Green Day es simplemente alucinante. Para creerlo hay que verlos. Ellos llenan el escenario, son parte del público, simplemente se entregan tal y cómo son: irreverentes... Así es Green Day en escena.
"Finalmente, después de 22 años estamos en la gran Venezuela... Hoy no somos de California, somos Green Day de Caracas, Venezuela", dijo gritó Billie sin ocultar su emoción y cantó East Jesús Nowhere, con una Bandera venezolana.

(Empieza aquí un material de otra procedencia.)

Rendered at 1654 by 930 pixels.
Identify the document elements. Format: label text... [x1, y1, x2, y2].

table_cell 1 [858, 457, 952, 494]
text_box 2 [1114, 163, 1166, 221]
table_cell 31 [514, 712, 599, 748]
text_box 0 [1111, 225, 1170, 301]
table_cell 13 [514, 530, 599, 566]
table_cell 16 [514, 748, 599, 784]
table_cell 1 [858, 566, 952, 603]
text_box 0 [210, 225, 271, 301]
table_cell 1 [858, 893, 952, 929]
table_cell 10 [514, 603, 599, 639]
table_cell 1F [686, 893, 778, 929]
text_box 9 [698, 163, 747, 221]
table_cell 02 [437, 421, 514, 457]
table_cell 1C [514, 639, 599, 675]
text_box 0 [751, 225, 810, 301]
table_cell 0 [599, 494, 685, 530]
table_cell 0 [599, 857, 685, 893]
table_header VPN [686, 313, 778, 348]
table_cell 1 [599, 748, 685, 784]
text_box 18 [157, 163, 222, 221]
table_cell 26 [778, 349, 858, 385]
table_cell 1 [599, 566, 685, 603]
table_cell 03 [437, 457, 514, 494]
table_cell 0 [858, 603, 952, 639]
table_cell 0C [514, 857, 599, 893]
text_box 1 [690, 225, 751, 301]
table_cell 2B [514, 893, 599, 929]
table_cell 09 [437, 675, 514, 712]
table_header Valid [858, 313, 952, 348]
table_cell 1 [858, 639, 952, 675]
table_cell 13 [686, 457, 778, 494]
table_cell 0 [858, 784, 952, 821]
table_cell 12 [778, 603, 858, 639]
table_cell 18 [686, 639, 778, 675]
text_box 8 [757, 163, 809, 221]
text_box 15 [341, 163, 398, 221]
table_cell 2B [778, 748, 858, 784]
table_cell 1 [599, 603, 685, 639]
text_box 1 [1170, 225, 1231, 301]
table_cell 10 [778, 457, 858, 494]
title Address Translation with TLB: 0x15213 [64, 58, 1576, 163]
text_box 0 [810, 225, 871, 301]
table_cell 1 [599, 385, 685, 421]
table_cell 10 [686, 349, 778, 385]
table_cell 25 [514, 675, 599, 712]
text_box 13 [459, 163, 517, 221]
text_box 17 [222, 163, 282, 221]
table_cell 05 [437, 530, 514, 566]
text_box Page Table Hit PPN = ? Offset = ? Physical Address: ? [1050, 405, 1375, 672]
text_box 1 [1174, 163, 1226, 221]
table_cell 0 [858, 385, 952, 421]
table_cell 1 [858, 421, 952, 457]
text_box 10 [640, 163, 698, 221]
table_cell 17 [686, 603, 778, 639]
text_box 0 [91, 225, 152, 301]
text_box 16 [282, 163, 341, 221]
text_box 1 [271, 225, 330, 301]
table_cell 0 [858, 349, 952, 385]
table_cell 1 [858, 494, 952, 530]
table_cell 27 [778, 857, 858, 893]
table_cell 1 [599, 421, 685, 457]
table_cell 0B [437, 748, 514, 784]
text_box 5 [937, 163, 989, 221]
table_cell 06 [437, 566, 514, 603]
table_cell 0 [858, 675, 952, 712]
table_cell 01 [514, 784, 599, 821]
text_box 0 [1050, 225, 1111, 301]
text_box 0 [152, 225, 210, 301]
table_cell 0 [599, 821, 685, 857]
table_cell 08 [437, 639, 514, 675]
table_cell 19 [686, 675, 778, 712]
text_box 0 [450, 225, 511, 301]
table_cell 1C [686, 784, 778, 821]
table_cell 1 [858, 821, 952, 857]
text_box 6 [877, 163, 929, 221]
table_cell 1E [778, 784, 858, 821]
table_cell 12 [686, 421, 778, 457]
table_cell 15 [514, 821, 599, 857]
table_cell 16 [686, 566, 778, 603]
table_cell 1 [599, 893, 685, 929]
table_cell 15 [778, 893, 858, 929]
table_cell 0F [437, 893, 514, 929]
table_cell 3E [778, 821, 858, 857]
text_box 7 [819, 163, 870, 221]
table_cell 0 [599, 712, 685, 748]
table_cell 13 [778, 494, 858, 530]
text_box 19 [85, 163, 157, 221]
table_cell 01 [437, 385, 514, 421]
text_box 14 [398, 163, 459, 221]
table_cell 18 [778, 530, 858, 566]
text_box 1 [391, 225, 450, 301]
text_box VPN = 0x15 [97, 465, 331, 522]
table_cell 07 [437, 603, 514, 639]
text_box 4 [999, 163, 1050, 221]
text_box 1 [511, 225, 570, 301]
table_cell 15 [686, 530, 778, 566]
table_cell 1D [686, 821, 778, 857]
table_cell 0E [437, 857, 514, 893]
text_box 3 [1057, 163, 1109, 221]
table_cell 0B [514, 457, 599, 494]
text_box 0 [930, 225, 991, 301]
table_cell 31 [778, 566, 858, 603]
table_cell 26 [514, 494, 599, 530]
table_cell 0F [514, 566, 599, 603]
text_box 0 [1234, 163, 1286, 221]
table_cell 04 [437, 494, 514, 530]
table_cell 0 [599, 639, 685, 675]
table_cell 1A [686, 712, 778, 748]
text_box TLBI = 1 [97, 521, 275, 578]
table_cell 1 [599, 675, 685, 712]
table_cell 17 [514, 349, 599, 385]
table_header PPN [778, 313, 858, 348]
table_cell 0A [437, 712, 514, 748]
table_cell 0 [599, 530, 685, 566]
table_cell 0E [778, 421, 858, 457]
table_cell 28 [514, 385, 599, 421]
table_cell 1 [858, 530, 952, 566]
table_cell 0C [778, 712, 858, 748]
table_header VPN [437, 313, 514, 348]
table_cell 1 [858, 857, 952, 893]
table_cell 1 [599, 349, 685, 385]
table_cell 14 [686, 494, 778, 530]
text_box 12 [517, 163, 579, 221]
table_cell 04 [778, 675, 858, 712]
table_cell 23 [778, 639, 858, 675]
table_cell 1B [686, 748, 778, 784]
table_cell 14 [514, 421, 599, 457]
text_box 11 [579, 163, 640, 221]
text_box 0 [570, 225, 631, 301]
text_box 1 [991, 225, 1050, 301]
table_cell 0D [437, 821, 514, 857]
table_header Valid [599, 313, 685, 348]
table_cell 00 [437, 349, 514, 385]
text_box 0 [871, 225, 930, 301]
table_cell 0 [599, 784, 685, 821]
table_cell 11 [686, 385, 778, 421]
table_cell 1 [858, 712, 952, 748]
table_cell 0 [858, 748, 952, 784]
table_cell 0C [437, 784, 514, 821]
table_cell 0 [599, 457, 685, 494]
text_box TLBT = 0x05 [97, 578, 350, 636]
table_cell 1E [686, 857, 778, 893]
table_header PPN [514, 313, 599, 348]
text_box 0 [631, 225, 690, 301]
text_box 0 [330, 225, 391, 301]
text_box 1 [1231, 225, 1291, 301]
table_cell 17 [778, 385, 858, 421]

Lo que vendría después sería sencillamente perfecto. Billie subió a un niño del público a la tarima y lo envolvió con la Bandera venezolana. El pequeñito, que nada entendía de lo qué le decía Billie solo gritó: ¡I love Green Day! Luego Billie simuló desmayarse. Tenía fiebre del público venezolano. Así arrancaría a cantar Holiday.
La fiesta del rock seguiría con Static Age, Novacain. Green Day estaba en tarima y todos saltaban sin parar. Con Are we the waiting subiría Billie Joe a una chica venezolana y la besaría. Así de simple... la besó. Con su estampa de Peter Pan posmoderno, Billie Joe le regalaría una reverencia al público cuando cantaron Blv. of Broken Dream. Las voces de la audiencia superarían el tono de Billie. Nadie dejaba de cantarla.
El concierto fue más que música. Una lluvia de hormonas, hierbas, vasos, botellas plásticas, sostenes volando, manos alzadas, público en tarima y un gran director en escena: Billie Joe, que con muecas, brincos, y cambios constantes de guitarra puso a hervir al público.
Duda no quedó, Green Day ha sido un concierto que jamás se podrá borrar de la memoria.